CONCEPT

InnoDB page fill factor¶

The page fill factor is the fraction of a B+tree leaf page InnoDB fills with row data before it splits the page and allocates a new one. InnoDB makes an architectural assumption about primary-key shape that determines this ratio: ~94% on sequential inserts, as low as ~50% on random inserts. The 2× ratio compounds into 2× page count, 2× buffer-pool pressure, and 2× I/O to scan the same logical data. (Source: .)

Why the asymmetry¶

InnoDB's insert algorithm specialises on an assumption:

InnoDB assumes that the primary key will increment predictably, either numerically or lexicographically. If true, InnoDB will fill the pages to about 94% of the page size before creating a new page. When the primary key is random, the amount of space utilized from each page can be as low as 50%.

—

Sequential path (94%): Each new insert lands on the right-most leaf of the B+tree. Leaves grow on the right edge; splits happen only when the right-most leaf fills. When the split happens, InnoDB creates a new leaf and keeps the old leaf packed at ~94% of its capacity — there's no need to "balance" the pages by moving rows out, because the next inserts will all land in the new right-most leaf anyway.

Random path (~50%): A new insert lands in an unpredictable leaf. Each leaf fills at a random rate. When a random leaf fills, InnoDB 50/50 splits — the full leaf is split into two half-full leaves. Successive inserts into both halves continue at random positions. The steady-state distribution of leaf fill across random inserts is approximately uniform from 50% to ~100% — with a mean near the 50% floor.

Mechanical consequences¶

1. Page count doubles¶

If a sequentially-keyed table fits in N pages, the same data randomly keyed takes ~2N pages. "Using UUIDs that incorporate randomness can lead to excessive use of pages to store the index."

2. Buffer-pool pressure doubles¶

The InnoDB buffer pool caches pages, not rows. Doubling the page count doubles the bytes the buffer pool must hold to cache the same logical working set. Under memory pressure, buffer-pool hit rate halves and page-fault latency dominates.
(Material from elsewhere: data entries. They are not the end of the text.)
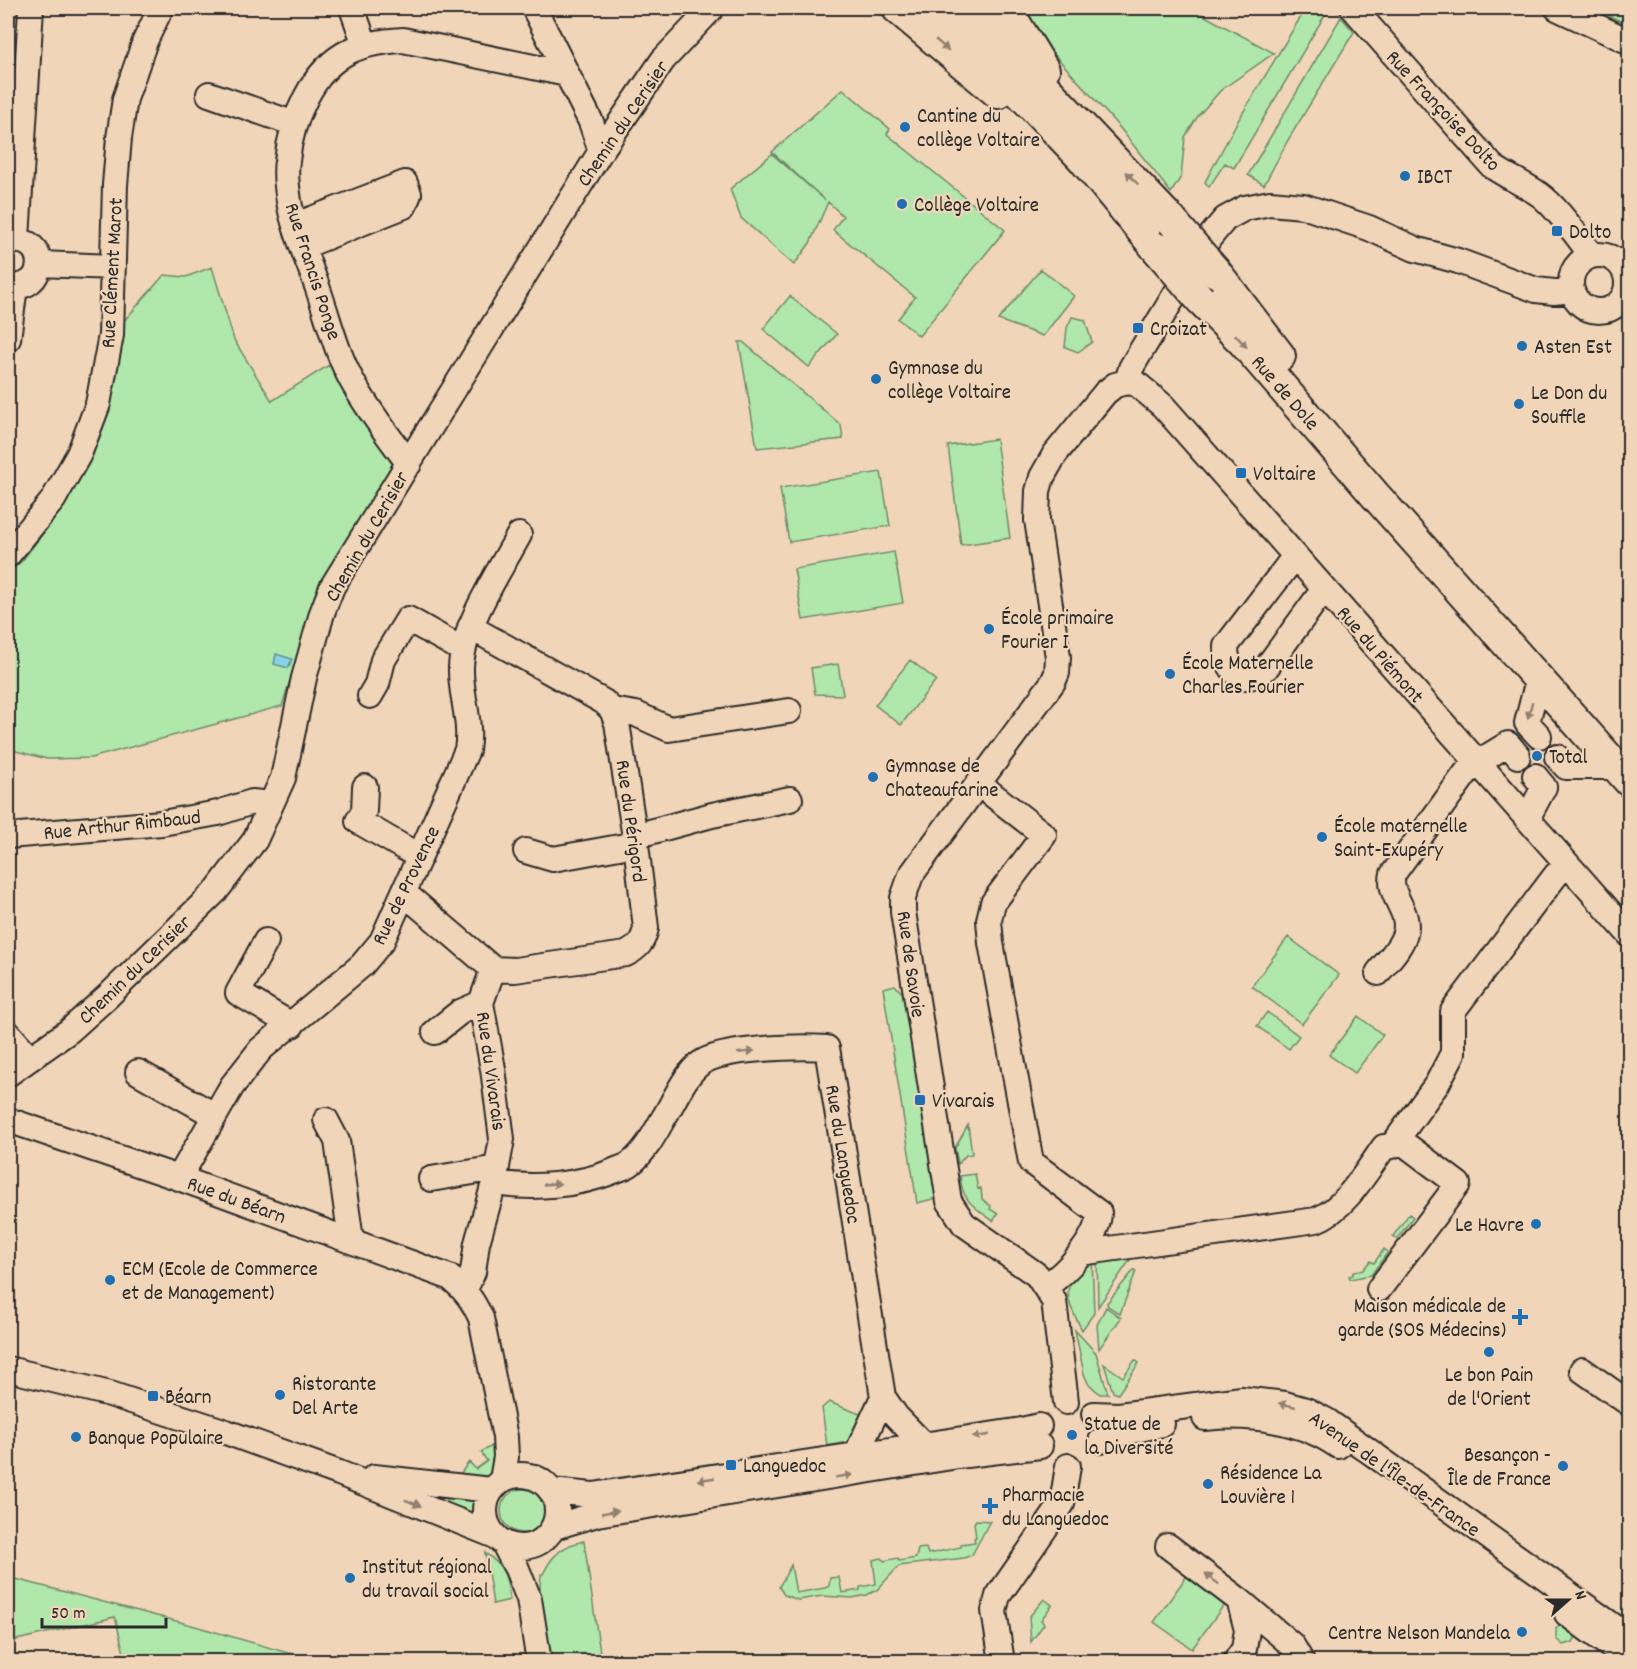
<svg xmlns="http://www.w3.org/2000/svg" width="1637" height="1669" font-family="Dekko,sans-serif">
<rect width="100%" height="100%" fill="#f1d5b8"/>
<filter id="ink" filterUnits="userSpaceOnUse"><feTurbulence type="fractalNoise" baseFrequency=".0167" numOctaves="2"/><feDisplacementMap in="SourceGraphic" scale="12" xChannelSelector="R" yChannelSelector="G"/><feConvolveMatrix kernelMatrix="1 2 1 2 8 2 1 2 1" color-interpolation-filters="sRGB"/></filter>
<g filter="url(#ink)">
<path fill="#b0e7aa" stroke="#6e896a" stroke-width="1.5" d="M1019,8H1190L1274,53L1221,90L1198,116L1185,137L1181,177L1171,193L1120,128L1052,52Z
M1306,8H1329L1234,168L1225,163L1209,187L1205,182L1236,124Z
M1594,8H1629V21L1624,23Z
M1341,17L1354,32L1288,140L1264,185L1248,175Z
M843,89L890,129L887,134L1005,230L919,336L898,319L915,297L833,230L843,216L828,202L810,243L794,265L741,218L730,189L772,154L825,200L772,152Z
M212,267L234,340L272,401L329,365L397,461L319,586L282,706L91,758L47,759L8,749V573L22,561L62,509L92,458L111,406L122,323L164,275L186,277Z
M1041,269L1074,296L1043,336L998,320Z
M790,296L837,334L809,367L763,329Z
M1072,317L1085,320L1092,342L1078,352L1065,347L1067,328Z
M739,342H743L841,425L843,439L757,448Z
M996,439L1010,538L961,545L948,446Z
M881,472L890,526L789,542L780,488Z
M894,552L903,603L803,620L794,569Z
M910,660L936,680L901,725L875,705Z
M838,664L843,695L815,694L811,668Z
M1288,937L1339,975L1302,1024L1252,986Z
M895,985L904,995L937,1198L917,1203L883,988Z
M1267,1012L1299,1036L1289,1049L1257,1026Z
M1358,1016L1383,1035L1355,1073L1329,1055Z
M968,1125L972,1154L966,1155L958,1164L955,1148Z
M975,1174L978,1189L981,1188L982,1199L991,1206L990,1209L998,1214L993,1221C974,1207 962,1201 960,1176Z
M1409,1214L1413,1217L1397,1239L1393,1236Z
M1384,1249L1388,1252L1371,1275L1350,1279L1349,1276L1353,1275V1272L1363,1270L1370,1261L1374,1263Z
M1134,1254L1098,1307L1097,1257Z
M1092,1255L1094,1313L1082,1330C1061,1290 1063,1288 1092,1255Z
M1134,1270L1136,1271L1120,1314L1108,1306L1107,1303Z
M1106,1307L1121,1318L1099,1349L1097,1325Z
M1075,1330L1096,1353L1108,1394H1100L1088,1383L1084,1374Z
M1135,1360L1139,1363L1118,1394L1113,1392L1104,1364L1123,1377Z
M829,1402L865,1416L852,1441L827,1446L822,1408Z
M492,1446L498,1447L491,1476L485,1480H460V1474L469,1462L476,1469L487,1461L481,1452Z
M501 1511a22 22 0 1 1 44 0a22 22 0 1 1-44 0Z
M451,1493L477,1498L475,1509L476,1519L442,1508Z
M976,1520L990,1521L972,1555L964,1558L899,1566L877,1590L867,1595L852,1598L822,1596L798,1600L784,1595L779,1587L791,1565L796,1593L825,1588L829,1586L830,1578L839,1577L842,1593L860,1590V1587L876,1584L873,1560L882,1558L884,1561L898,1558L899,1561L916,1558L918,1549L926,1548L928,1554L961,1547V1544L975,1542L974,1538L976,1537L974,1523Z
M584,1541L600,1653L559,1660V1661H549L539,1601L541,1574H543C552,1555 563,1545 584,1541Z
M485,1553C505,1566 507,1577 510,1600L493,1604Z
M1191,1570L1229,1598L1192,1649L1154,1622Z
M8,1577L195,1626L302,1657L303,1661H126L115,1617L8,1642Z
M1044,1599L1052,1605L1041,1620L1044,1624L1031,1642L1029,1617Z
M1564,1619L1580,1630L1573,1642L1563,1645L1556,1639V1629Z"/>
<path fill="#86d4e5" stroke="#62909b" stroke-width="1.5" d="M276,654L292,659L288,668L274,664Z"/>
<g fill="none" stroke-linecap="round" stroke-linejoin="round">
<g stroke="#2b2b2b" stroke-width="28">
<path id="minor" d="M352,8L365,45
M534,8L591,122L601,151
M1353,8L1492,166C1508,178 1528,185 1544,198C1562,214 1577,236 1592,256
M1557,8L1630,42
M209,94L295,124
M296,225L405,183L409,194L404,206L304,246
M17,239L31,8
M8,241C51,234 47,295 8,285
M1571 283a28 28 0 1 1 56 0a28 28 0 1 1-56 0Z
M40,264L113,267
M8,339L15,287
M1127,382L1131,368L1141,351L1210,237L1225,219L1245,208L1270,203L1303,206L1369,228L1415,249L1458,261L1536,290L1554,292L1572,290
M409,464C389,437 368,410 352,381C337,354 329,321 319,292C310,265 293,228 289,201C287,189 285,173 287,161C291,121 312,69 350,51C367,43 385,41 403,40L567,74
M8,555L53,500L79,454L98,404L111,335L115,185L119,138L125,99L145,41L161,8
M1295,556L1226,646C1226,660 1230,668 1240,677C1252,678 1257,676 1266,668L1324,589
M470,627L604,702L612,710L617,723L636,844L646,928C643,942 638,948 626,954L515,970L493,969
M1538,680L1527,723L1539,736
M370,696L377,684L383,660L408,619L463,650
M612,710L636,714L669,729L789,711
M1557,757L1566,767H1616
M979,784L1044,835L993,903L989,920L991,943L1031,1162L1099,1213C1098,1239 1067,1272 1046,1286
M365,787L364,811L358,821L420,857
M1527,819L1544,787L1535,776
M8,836L162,823L218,813L252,802L271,804
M635,836L712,815L790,799
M526,851L553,859L636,844
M404,893L493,969L481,1003L493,1069L502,1139L494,1183L477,1243L473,1272L468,1283L463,1287
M266,941L238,993L292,1025
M1378,973C1387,961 1401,948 1405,933C1411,910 1387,896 1393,874L1466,773L1477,763L1508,744L1518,756
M435,1032L460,1012L481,1003
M8,1033L23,1050L28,1059
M138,1072L214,1115
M8,1074L69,1031L108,996L216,891L255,840L283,778L304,678L322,613L332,587L601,151L663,60L712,8
M8,1120L179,1178L449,1277C465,1289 473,1301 481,1318L505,1437L506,1457L502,1480
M326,1120L337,1141L351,1240
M179,1178L232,1086L261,1049L362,965L382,941L467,750C472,721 460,695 461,667C463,625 499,572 519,535
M431,1179L497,1168
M494,1183C533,1189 577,1186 614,1171C620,1168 627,1167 631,1163C645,1152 654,1135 663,1119C674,1102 684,1075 701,1063C722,1048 800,1046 827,1048L883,1397
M1080,1253L1316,1220C1345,1209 1366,1172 1384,1147L1392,1146L1437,1084L1453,1053V1011L1556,875L1567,864
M1379,1289L1458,1184L1398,1139
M8,1369L110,1394L226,1432L339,1473L493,1535
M1582,1370L1630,1404
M1066,1402L1054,1301L1037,1275L964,1224L949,1201L903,912V898L911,875L1053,682L1057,673L1058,657L1037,520L1038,491L1042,477L1055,454L1105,393L1115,385L1127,382L1137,384L1163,406L1630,935
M1094,1414L1119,1415L1242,1399L1285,1404L1306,1410L1327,1421L1630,1638
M1205,1418C1249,1413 1302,1420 1338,1446
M1101,1441L1122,1433L1162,1424
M856,1455L883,1397L896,1416L924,1445
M485 1511a36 36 0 1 1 72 0a36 36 0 1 1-72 0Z
M374,1477L491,1490
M551,1491L593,1495L1022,1430L1039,1426
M554,1527L597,1514L958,1456L1040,1446
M503,1542L517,1569L529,1599L539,1662
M1168,1546L1239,1600L1247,1630L1244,1649L1235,1662
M1239,1600L1292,1645L1302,1662
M1567,1614L1630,1661
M1002,1662L994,1611L998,1596L1062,1504L1068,1466"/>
</g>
<g stroke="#2b2b2b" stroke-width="34">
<path id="major" d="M897,8L998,93
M939,8L1083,159L1156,248
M969,8L1172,221
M1006,8L1044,70
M1216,272L1280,356
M1200,299L1243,342L1375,495L1630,782"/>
</g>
<use href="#minor" stroke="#f1d5b8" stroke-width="24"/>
<use href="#major" stroke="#f1d5b8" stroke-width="30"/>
<g stroke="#2b2b2b" stroke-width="34" stroke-linecap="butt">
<path id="major-bridge" d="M1172,221L1216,272
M1156,248L1200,299"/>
</g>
<use href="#major-bridge" stroke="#f1d5b8" stroke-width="30"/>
</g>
<defs><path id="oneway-solid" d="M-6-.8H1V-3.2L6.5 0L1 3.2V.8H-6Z" transform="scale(1.5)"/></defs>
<g fill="#8e8072">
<use href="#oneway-solid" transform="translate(942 45) rotate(40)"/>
<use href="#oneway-solid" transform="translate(1132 178) rotate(-134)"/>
<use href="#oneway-solid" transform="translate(1241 341) rotate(47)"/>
<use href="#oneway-solid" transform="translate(1530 710) rotate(105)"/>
<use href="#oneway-solid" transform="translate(746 1052) rotate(-7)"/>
<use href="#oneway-solid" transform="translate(552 1184) rotate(-3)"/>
<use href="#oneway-solid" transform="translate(1287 1405) rotate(-167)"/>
<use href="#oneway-solid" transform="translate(981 1436) rotate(172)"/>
<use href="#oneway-solid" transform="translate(844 1476) rotate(-9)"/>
<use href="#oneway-solid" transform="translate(706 1479) rotate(172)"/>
<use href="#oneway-solid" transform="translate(413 1503) rotate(22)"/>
<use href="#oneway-solid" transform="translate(610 1512) rotate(-9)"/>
<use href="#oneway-solid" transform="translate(1212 1579) rotate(-143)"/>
</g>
</g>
<g fill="#1f6fb2" stroke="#f1d5b8" stroke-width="2">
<circle cx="905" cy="127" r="6"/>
<circle cx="1405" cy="176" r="6"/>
<circle cx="902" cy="204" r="6"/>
<rect x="1551" y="225" width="12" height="12" rx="3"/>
<rect x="1132" y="322" width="12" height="12" rx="3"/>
<circle cx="1522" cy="346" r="6"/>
<circle cx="876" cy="379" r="6"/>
<circle cx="1519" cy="404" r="6"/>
<rect x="1235" y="467" width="12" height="12" rx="3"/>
<circle cx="989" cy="629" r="6"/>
<circle cx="1170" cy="674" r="6"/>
<circle cx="1537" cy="756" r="6"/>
<circle cx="873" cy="777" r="6"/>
<circle cx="1322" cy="837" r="6"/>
<rect x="914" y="1094" width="12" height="12" rx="3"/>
<circle cx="1536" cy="1224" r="6"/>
<circle cx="110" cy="1280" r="6"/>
<path d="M1517 1308h6v6h6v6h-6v6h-6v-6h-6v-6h6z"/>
<circle cx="1489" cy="1352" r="6"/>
<circle cx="280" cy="1395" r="6"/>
<rect x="147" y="1390" width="12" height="12" rx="3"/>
<circle cx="1072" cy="1435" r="6"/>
<circle cx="76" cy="1437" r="6"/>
<rect x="725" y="1459" width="12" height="12" rx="3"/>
<circle cx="1563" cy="1466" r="6"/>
<circle cx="1208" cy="1484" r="6"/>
<path d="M987 1497h6v6h6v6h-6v6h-6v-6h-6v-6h6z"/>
<circle cx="350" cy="1578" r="6"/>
<circle cx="1522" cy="1632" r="6"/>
</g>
<g text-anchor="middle" stroke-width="4.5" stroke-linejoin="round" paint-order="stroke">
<g font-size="21" fill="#2b2b2b" stroke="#f1d5b8">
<text transform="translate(1444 110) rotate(47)" y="7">Rue Françoise Dolto</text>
<text transform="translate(622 123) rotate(-56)" y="7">Chemin du Cerisier</text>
<text transform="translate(314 271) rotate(72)" y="7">Rue Francis Ponge</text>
<text transform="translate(111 273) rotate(-87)" y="7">Rue Clément Marot</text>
<text transform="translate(1286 392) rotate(49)" y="7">Rue de Dole</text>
<text transform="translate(366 536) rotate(-60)" y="7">Chemin du Cerisier</text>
<text transform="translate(1381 654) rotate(49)" y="7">Rue du Piémont</text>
<text transform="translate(632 821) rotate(82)" y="7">Rue du Périgord</text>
<text transform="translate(122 824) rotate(-6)" y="7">Rue Arthur Rimbaud</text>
<text transform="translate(405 885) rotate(-64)" y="7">Rue de Provence</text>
<text transform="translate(912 964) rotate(82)" y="7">Rue de Savoie</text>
<text transform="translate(134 969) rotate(-44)" y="7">Chemin du Cerisier</text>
<text transform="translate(492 1071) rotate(82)" y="7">Rue du Vivarais</text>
<text transform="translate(844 1154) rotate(81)" y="7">Rue du Languedoc</text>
<text transform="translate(237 1199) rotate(20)" y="7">Rue du Béarn</text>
<text transform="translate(1395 1473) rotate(35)" y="7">Avenue de l'Île-de-France</text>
</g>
<g font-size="21" fill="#2b2b2b" stroke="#f1d5b8" text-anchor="start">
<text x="917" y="122">Cantine du<tspan x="917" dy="24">collège Voltaire</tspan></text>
<text x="1417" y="183">IBCT</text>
<text x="914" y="211">Collège Voltaire</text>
<text x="1569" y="238">Dolto</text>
<text x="1150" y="335">Croizat</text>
<text x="1534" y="353">Asten Est</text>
<text x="888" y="374">Gymnase du<tspan x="888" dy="24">collège Voltaire</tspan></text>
<text x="1531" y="399">Le Don du<tspan x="1531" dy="24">Souffle</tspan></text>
<text x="1253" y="480">Voltaire</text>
<text x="1001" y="624">École primaire<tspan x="1001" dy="24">Fourier I</tspan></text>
<text x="1182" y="669">École Maternelle<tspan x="1182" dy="24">Charles Fourier</tspan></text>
<text x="1549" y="763">Total</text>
<text x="885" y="772">Gymnase de<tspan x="885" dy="24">Chateaufarine</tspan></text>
<text x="1334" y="832">École maternelle<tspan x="1334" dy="24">Saint-Exupéry</tspan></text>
<text x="932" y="1107">Vivarais</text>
<text x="1524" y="1231" text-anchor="end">Le Havre</text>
<text x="122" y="1275">ECM (Ecole de Commerce<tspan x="122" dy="24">et de Management)</tspan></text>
<text x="1506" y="1312" text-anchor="end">Maison médicale de<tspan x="1506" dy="24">garde (SOS Médecins)</tspan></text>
<text x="1489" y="1381" text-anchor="middle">Le bon Pain<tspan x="1489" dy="24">de l'Orient</tspan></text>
<text x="292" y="1390">Ristorante<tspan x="292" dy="24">Del Arte</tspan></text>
<text x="165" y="1403">Béarn</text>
<text x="1084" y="1430">Statue de<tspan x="1084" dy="24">la Diversité</tspan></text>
<text x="88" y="1444">Banque Populaire</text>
<text x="1551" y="1461" text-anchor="end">Besançon -<tspan x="1551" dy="24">Île de France</tspan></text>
<text x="743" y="1472">Languedoc</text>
<text x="1220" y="1479">Résidence La<tspan x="1220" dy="24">Louvière 1</tspan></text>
<text x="1002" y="1501">Pharmacie<tspan x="1002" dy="24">du Languedoc</tspan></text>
<text x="362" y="1573">Institut régional<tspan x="362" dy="24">du travail social</tspan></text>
<text x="1510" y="1639" text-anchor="end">Centre Nelson Mandela</text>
</g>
</g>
<rect width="1637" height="1669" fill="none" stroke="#f1d5b8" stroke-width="30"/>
<rect x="15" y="15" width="1607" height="1639" fill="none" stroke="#2b2b2b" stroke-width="2" filter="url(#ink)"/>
<g transform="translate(1568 1600) rotate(69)" stroke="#f1d5b8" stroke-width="4.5" paint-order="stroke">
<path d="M0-4.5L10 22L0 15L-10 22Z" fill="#2b2b2b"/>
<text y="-9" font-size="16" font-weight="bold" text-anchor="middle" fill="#2b2b2b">N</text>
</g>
<path d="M42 1618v9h124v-9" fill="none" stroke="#2b2b2b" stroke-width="3"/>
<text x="51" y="1618" font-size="18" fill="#2b2b2b" stroke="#f1d5b8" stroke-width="4.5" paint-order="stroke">50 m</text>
</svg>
3. I/O amplification on range scans¶

A SELECT ... WHERE k BETWEEN a AND b on a sequentially- keyed table reads contiguous leaves at 94% density. The same query on a randomly-keyed table reads 2× the pages at 50% density each — same number of rows but 2× the I/O.

4. Split cost concentrated vs distributed¶

Sequential: splits concentrated at the right edge. Predictable, amortised across fewer pages, cache-warm.
Random: splits distributed across the entire tree. Unpredictable, each split pulls in cold pages from disk.

Configuration¶

MySQL's innodb_fill_factor system variable (introduced in MySQL 5.7.4 for rebuild operations; applies to ALTER TABLE ... ALGORITHM=COPY / OPTIMIZE TABLE / online-DDL rebuilds, not steady-state inserts). Default 100 (= 100% fill target during rebuild). Does not override the runtime 94% vs 50% behaviour on live inserts — that's baked into InnoDB's insert path.

Mitigation¶

Use a sequential-like primary key so every insert hits the right edge of the tree. See patterns/sequential-primary-key.

BIGINT AUTO_INCREMENT — canonical choice.
UUIDv7 — time-ordered UUID with random bits only within the same millisecond; inserts are monotonic at the byte level.
UUIDv1 + UUID_TO_BIN(@u, 1) swap-flag — reorder byte layout to put timestamp bits first. See concepts/uuid-to-bin-swap-flag.
Snowflake / ULID — non-UUID alternatives with native byte-ordering by generation time.

Caveats¶

50% is a worst-case floor, not an average. Random- insert page fill is a distribution; the 50% number is the split-immediately-after-split case. Real-world averages with mature tables sit closer to 70–75% for UUIDv4 workloads.
innodb_fill_factor doesn't help steady-state. It only governs bulk-rebuild operations.
Updates cause splits too. The 94%/50% framing is insert-only. An UPDATE that grows a variable-length column beyond its original space also triggers a split.
Not MySQL-specific. Any clustered-index B+tree database (SQL Server clustered indexes, Oracle index-organised tables) exhibits the same asymmetry; the 94% constant is InnoDB-specific.
Unrelated to fillfactor in Postgres. Postgres uses a storage parameter called fillfactor on heap tables + secondary indexes — it means something different (leaves headroom for HOT updates). Postgres's heap-organised tables don't have the clustered-index PK- shape dependency.

Seen in¶

— Brian Morrison II (PlanetScale, 2024-03-19) canonicalises the 94% / 50% asymmetry as the InnoDB-specific storage cost of random primary keys. Pairs with the CHAR(36) vs BINARY(16) storage-width framing and the secondary-index PK-amplification framing to give the full storage cost of a random-UUID PK.